Politics

Oklahoma Health Department’s Top Attorney Resigns, Faces Felony Charges

Published on July 17, 2018 · Last updated July 28, 2020
Julie Ezell, general counsel for the Oklahoma Medical Marijuana Authority, explains rules suggested by the Authority to the Oklahoma Board of Health in Oklahoma City, Tuesday, July 10, 2018. The board said the state won't allow the sale of smokable cannabis and that dispensaries must have a pharmacist on staff. (Sue Ogrocki/AP)

Update:

The top lawyer at the Oklahoma State Department of Health who recently resigned now faces criminal charges after authorities said she sent threats to herself and then lied about it to investigators.

The agency’s former general counsel, 37-year-old Julia Ezell of Edmond, was charged Tuesday in Oklahoma County with three felony counts. An agent with the Oklahoma State Bureau of Investigation wrote in an affidavit that Ezell sent threatening messages to her own official government email and then reported that to authorities.

Ezell resigned her position as general counsel on Friday.

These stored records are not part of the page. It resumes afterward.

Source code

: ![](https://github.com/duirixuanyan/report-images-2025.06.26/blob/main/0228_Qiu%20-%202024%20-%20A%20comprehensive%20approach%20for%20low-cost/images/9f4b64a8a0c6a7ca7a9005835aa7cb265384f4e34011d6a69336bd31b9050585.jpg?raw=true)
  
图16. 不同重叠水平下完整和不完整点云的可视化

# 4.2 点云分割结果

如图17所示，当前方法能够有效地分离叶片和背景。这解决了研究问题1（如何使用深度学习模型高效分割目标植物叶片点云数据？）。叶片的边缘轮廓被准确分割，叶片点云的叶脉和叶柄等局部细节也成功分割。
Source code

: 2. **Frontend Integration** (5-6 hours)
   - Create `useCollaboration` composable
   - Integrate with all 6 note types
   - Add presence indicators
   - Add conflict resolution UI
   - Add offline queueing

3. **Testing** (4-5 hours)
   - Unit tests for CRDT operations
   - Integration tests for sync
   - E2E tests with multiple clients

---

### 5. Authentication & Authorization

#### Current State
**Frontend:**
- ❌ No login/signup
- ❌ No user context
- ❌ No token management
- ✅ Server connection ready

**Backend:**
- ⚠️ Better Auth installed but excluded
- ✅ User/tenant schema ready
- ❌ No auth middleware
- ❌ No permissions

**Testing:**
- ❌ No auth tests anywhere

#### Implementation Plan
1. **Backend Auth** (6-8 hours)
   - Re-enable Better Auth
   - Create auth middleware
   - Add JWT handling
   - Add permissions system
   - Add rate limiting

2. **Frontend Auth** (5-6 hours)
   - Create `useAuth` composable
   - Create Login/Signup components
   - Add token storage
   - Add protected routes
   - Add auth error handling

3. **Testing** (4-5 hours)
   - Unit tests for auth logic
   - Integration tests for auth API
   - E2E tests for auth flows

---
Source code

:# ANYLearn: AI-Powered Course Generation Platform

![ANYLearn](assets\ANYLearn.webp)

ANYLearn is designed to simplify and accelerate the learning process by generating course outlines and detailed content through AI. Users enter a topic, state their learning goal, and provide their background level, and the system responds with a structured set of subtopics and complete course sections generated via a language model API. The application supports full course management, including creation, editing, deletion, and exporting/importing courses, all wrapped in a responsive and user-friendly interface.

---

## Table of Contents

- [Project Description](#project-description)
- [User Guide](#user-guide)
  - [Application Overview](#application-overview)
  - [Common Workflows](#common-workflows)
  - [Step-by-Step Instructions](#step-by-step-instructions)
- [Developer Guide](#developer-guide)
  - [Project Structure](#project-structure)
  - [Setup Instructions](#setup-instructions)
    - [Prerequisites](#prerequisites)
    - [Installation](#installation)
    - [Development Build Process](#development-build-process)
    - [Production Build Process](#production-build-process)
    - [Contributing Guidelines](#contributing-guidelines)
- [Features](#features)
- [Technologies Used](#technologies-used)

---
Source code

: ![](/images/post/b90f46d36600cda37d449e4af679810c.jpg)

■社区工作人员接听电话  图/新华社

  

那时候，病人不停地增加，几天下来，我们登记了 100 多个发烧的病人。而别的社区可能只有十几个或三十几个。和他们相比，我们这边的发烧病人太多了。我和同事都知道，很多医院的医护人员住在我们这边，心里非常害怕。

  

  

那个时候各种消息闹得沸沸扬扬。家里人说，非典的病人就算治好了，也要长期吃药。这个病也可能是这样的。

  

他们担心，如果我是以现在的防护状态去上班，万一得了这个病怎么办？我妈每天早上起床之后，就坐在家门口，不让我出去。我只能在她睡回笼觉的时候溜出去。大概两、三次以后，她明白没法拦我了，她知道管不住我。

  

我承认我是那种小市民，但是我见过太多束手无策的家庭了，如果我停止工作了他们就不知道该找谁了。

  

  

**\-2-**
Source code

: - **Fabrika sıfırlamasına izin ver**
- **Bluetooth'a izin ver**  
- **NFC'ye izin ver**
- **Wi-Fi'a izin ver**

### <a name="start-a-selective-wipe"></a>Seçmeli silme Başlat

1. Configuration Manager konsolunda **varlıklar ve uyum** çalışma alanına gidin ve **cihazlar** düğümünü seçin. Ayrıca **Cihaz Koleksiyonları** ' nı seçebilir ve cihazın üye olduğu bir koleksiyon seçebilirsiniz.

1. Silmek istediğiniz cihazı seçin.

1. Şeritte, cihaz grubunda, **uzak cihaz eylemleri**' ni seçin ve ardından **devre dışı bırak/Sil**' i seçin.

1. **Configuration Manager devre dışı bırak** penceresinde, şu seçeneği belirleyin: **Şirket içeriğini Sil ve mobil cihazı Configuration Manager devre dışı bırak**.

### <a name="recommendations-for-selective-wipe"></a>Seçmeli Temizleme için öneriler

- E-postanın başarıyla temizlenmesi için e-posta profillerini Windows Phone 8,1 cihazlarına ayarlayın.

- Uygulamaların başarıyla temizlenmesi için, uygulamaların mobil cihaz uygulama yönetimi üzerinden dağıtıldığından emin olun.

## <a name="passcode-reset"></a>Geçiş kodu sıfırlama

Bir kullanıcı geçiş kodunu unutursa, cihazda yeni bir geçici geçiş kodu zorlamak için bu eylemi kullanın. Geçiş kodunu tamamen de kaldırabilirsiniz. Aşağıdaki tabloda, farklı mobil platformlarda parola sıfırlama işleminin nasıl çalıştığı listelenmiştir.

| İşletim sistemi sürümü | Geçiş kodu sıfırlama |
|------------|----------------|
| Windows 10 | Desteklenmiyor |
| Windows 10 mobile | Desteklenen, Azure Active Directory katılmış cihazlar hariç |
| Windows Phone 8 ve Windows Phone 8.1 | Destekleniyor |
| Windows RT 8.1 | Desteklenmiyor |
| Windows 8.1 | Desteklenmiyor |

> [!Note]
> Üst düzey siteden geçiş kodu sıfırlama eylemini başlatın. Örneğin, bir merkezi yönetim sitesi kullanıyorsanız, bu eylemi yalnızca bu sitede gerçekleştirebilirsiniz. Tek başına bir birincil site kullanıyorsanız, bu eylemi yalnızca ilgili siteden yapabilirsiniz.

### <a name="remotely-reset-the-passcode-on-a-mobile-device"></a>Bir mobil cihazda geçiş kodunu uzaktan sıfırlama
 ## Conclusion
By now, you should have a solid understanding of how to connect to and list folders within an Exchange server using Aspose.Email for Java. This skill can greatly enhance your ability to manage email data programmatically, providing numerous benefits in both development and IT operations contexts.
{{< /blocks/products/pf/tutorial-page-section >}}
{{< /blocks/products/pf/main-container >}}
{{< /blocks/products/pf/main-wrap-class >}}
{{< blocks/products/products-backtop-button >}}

She had helped draft rules on medical marijuana approved by the agency’s board last week.

Court records do not list an attorney for Ezell. A telephone message left at a number listed for Ezell was not immediately returned.

Oklahoma voters approved medicinal cannabis in June.

Original story:

OKLAHOMA CITY (AP) — The top attorney at the Oklahoma State Department of Health has resigned days after her advice on marijuana rules was ignored by the agency’s board.

Health Department officials confirmed Tuesday that Julie Ezell resigned as the agency’s general counsel on Friday, effective immediately. The agency declined additional comment.

“I am so sorry.”

In a brief email to the agency’s interim commissioner, Ezell wrote: “I am so sorry.”

Ezell cautioned the board last week against banning smokable marijuana and requiring a pharmacist in every dispensary. She said those last-minute changes were beyond the board’s legal authority and would likely invite a lawsuit, but the board voted to make the changes anyway, prompting two separate lawsuits by medical marijuana advocates.

Ezell had helped write emergency rules after Oklahoma voters approved medical marijuana last month.